## BEGIN RECORD LIST

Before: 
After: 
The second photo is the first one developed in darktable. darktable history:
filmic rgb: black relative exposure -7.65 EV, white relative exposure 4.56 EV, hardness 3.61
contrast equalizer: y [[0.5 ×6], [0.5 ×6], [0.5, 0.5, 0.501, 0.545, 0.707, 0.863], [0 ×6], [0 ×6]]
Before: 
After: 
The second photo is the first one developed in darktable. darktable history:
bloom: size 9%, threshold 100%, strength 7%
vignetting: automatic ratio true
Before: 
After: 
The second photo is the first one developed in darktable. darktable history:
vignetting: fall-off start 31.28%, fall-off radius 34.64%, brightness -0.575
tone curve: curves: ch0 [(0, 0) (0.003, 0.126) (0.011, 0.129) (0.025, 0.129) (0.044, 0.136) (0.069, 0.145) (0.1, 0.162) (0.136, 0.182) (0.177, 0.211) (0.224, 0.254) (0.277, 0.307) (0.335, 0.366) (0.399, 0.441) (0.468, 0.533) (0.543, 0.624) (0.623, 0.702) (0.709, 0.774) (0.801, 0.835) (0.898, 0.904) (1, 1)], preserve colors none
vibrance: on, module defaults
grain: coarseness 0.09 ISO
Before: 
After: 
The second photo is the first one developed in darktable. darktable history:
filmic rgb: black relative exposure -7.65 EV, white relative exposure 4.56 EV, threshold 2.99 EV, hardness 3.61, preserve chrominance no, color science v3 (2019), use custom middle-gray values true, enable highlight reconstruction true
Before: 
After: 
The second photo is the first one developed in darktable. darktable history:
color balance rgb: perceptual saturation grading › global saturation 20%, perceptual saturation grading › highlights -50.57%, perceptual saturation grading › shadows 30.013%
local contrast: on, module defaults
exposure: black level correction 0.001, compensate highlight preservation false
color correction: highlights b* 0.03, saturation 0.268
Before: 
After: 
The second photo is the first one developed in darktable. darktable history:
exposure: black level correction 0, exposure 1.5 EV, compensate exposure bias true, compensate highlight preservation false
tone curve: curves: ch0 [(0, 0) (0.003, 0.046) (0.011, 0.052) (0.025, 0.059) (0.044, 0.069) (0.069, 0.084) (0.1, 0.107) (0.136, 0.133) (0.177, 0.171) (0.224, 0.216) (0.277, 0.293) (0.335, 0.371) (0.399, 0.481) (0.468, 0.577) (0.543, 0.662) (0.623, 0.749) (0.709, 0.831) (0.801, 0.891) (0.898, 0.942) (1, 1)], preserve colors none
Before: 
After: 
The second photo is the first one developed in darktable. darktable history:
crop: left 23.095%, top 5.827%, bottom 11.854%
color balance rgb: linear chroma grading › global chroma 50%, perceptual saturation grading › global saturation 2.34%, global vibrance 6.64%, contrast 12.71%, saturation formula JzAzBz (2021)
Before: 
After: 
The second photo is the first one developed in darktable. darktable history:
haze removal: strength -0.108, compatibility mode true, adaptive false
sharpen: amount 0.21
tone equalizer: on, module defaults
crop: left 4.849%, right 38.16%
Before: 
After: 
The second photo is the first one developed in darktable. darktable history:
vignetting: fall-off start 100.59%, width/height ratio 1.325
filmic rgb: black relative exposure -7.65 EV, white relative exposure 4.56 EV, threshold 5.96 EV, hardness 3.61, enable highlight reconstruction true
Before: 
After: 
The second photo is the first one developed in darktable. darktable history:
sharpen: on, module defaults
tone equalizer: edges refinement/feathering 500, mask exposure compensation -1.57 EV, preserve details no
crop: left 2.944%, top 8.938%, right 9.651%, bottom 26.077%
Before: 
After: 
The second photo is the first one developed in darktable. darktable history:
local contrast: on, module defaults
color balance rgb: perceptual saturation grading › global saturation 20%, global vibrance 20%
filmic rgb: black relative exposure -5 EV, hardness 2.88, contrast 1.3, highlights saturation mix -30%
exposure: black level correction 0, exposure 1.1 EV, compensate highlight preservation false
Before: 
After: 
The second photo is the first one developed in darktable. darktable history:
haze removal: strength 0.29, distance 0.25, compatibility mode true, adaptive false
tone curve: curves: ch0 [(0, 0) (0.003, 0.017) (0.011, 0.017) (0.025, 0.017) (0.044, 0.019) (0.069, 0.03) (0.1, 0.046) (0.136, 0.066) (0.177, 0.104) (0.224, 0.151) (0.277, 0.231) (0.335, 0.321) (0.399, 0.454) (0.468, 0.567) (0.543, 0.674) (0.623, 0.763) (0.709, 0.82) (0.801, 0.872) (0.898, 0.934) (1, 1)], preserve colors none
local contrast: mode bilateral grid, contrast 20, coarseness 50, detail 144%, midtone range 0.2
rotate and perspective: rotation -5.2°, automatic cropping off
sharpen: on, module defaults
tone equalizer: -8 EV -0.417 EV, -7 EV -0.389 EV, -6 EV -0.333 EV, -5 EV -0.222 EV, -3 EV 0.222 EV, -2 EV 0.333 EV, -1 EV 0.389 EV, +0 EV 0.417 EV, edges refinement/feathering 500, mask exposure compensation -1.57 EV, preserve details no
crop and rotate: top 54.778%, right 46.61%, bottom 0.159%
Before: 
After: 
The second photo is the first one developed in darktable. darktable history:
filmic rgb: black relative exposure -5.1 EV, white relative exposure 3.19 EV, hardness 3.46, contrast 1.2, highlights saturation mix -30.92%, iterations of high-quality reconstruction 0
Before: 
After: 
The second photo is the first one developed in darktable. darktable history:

## END RECORD LIST

## EXERCISE:
Reproduce every item above verbatim, without changing, omitting, or adding anything.

## FULL SOLUTION:
Before: 
After: 
The second photo is the first one developed in darktable. darktable history:
filmic rgb: black relative exposure -7.65 EV, white relative exposure 4.56 EV, hardness 3.61
contrast equalizer: y [[0.5 ×6], [0.5 ×6], [0.5, 0.5, 0.501, 0.545, 0.707, 0.863], [0 ×6], [0 ×6]]
Before: 
After: 
The second photo is the first one developed in darktable. darktable history:
bloom: size 9%, threshold 100%, strength 7%
vignetting: automatic ratio true
Before: 
After: 
The second photo is the first one developed in darktable. darktable history:
vignetting: fall-off start 31.28%, fall-off radius 34.64%, brightness -0.575
tone curve: curves: ch0 [(0, 0) (0.003, 0.126) (0.011, 0.129) (0.025, 0.129) (0.044, 0.136) (0.069, 0.145) (0.1, 0.162) (0.136, 0.182) (0.177, 0.211) (0.224, 0.254) (0.277, 0.307) (0.335, 0.366) (0.399, 0.441) (0.468, 0.533) (0.543, 0.624) (0.623, 0.702) (0.709, 0.774) (0.801, 0.835) (0.898, 0.904) (1, 1)], preserve colors none
vibrance: on, module defaults
grain: coarseness 0.09 ISO
Before: 
After: 
The second photo is the first one developed in darktable. darktable history:
filmic rgb: black relative exposure -7.65 EV, white relative exposure 4.56 EV, threshold 2.99 EV, hardness 3.61, preserve chrominance no, color science v3 (2019), use custom middle-gray values true, enable highlight reconstruction true
Before: 
After: 
The second photo is the first one developed in darktable. darktable history:
color balance rgb: perceptual saturation grading › global saturation 20%, perceptual saturation grading › highlights -50.57%, perceptual saturation grading › shadows 30.013%
local contrast: on, module defaults
exposure: black level correction 0.001, compensate highlight preservation false
color correction: highlights b* 0.03, saturation 0.268
Before: 
After: 
The second photo is the first one developed in darktable. darktable history:
exposure: black level correction 0, exposure 1.5 EV, compensate exposure bias true, compensate highlight preservation false
tone curve: curves: ch0 [(0, 0) (0.003, 0.046) (0.011, 0.052) (0.025, 0.059) (0.044, 0.069) (0.069, 0.084) (0.1, 0.107) (0.136, 0.133) (0.177, 0.171) (0.224, 0.216) (0.277, 0.293) (0.335, 0.371) (0.399, 0.481) (0.468, 0.577) (0.543, 0.662) (0.623, 0.749) (0.709, 0.831) (0.801, 0.891) (0.898, 0.942) (1, 1)], preserve colors none
Before: 
After: 
The second photo is the first one developed in darktable. darktable history:
crop: left 23.095%, top 5.827%, bottom 11.854%
color balance rgb: linear chroma grading › global chroma 50%, perceptual saturation grading › global saturation 2.34%, global vibrance 6.64%, contrast 12.71%, saturation formula JzAzBz (2021)
Before: 
After: 
The second photo is the first one developed in darktable. darktable history:
haze removal: strength -0.108, compatibility mode true, adaptive false
sharpen: amount 0.21
tone equalizer: on, module defaults
crop: left 4.849%, right 38.16%
Before: 
After: 
The second photo is the first one developed in darktable. darktable history:
vignetting: fall-off start 100.59%, width/height ratio 1.325
filmic rgb: black relative exposure -7.65 EV, white relative exposure 4.56 EV, threshold 5.96 EV, hardness 3.61, enable highlight reconstruction true
Before: 
After: 
The second photo is the first one developed in darktable. darktable history:
sharpen: on, module defaults
tone equalizer: edges refinement/feathering 500, mask exposure compensation -1.57 EV, preserve details no
crop: left 2.944%, top 8.938%, right 9.651%, bottom 26.077%
Before: 
After: 
The second photo is the first one developed in darktable. darktable history:
local contrast: on, module defaults
color balance rgb: perceptual saturation grading › global saturation 20%, global vibrance 20%
filmic rgb: black relative exposure -5 EV, hardness 2.88, contrast 1.3, highlights saturation mix -30%
exposure: black level correction 0, exposure 1.1 EV, compensate highlight preservation false
Before: 
After: 
The second photo is the first one developed in darktable. darktable history:
haze removal: strength 0.29, distance 0.25, compatibility mode true, adaptive false
tone curve: curves: ch0 [(0, 0) (0.003, 0.017) (0.011, 0.017) (0.025, 0.017) (0.044, 0.019) (0.069, 0.03) (0.1, 0.046) (0.136, 0.066) (0.177, 0.104) (0.224, 0.151) (0.277, 0.231) (0.335, 0.321) (0.399, 0.454) (0.468, 0.567) (0.543, 0.674) (0.623, 0.763) (0.709, 0.82) (0.801, 0.872) (0.898, 0.934) (1, 1)], preserve colors none
local contrast: mode bilateral grid, contrast 20, coarseness 50, detail 144%, midtone range 0.2
rotate and perspective: rotation -5.2°, automatic cropping off
sharpen: on, module defaults
tone equalizer: -8 EV -0.417 EV, -7 EV -0.389 EV, -6 EV -0.333 EV, -5 EV -0.222 EV, -3 EV 0.222 EV, -2 EV 0.333 EV, -1 EV 0.389 EV, +0 EV 0.417 EV, edges refinement/feathering 500, mask exposure compensation -1.57 EV, preserve details no
crop and rotate: top 54.778%, right 46.61%, bottom 0.159%
Before: 
After: 
The second photo is the first one developed in darktable. darktable history:
filmic rgb: black relative exposure -5.1 EV, white relative exposure 3.19 EV, hardness 3.46, contrast 1.2, highlights saturation mix -30.92%, iterations of high-quality reconstruction 0
Before: 
After: 
The second photo is the first one developed in darktable. darktable history:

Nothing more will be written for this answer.